> What you will do: Type the entries out again exactly as they read, but leave every picture behind.

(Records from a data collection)

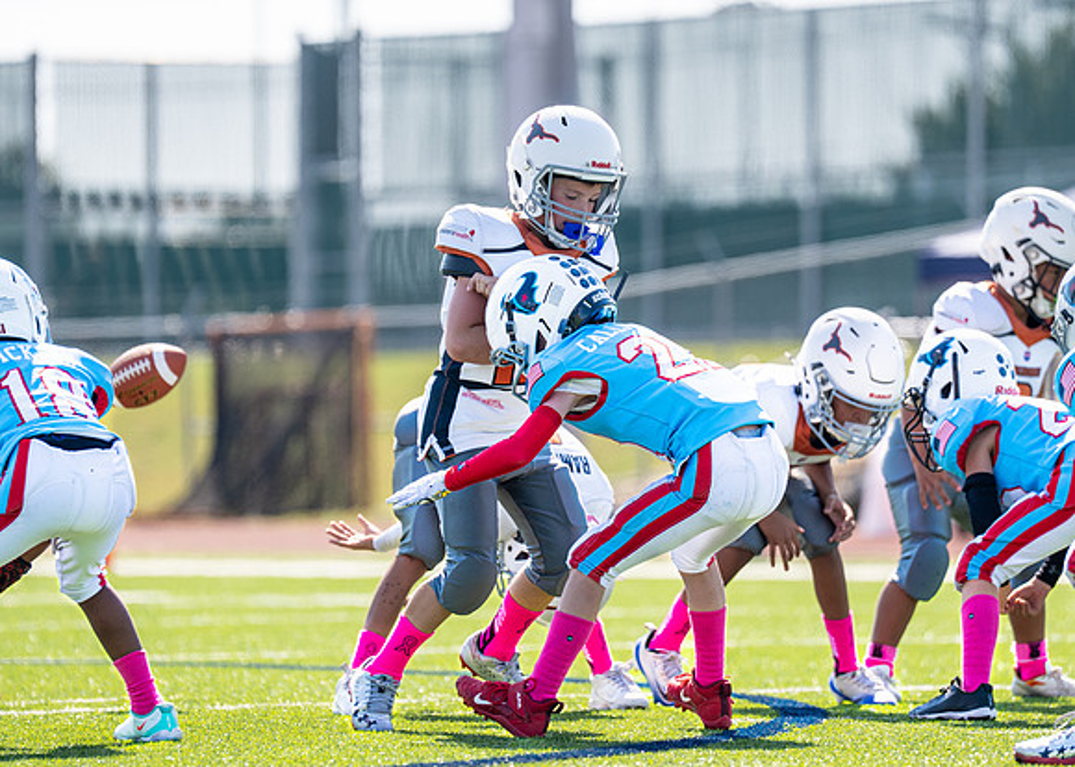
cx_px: 568
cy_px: 360
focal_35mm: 292
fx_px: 8905
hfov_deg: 6.9
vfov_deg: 4.9
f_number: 2.8
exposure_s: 1/1250
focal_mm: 200
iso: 100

> Solution for this task:
cx_px: 568
cy_px: 360
focal_35mm: 292
fx_px: 8905
hfov_deg: 6.9
vfov_deg: 4.9
f_number: 2.8
exposure_s: 1/1250
focal_mm: 200
iso: 100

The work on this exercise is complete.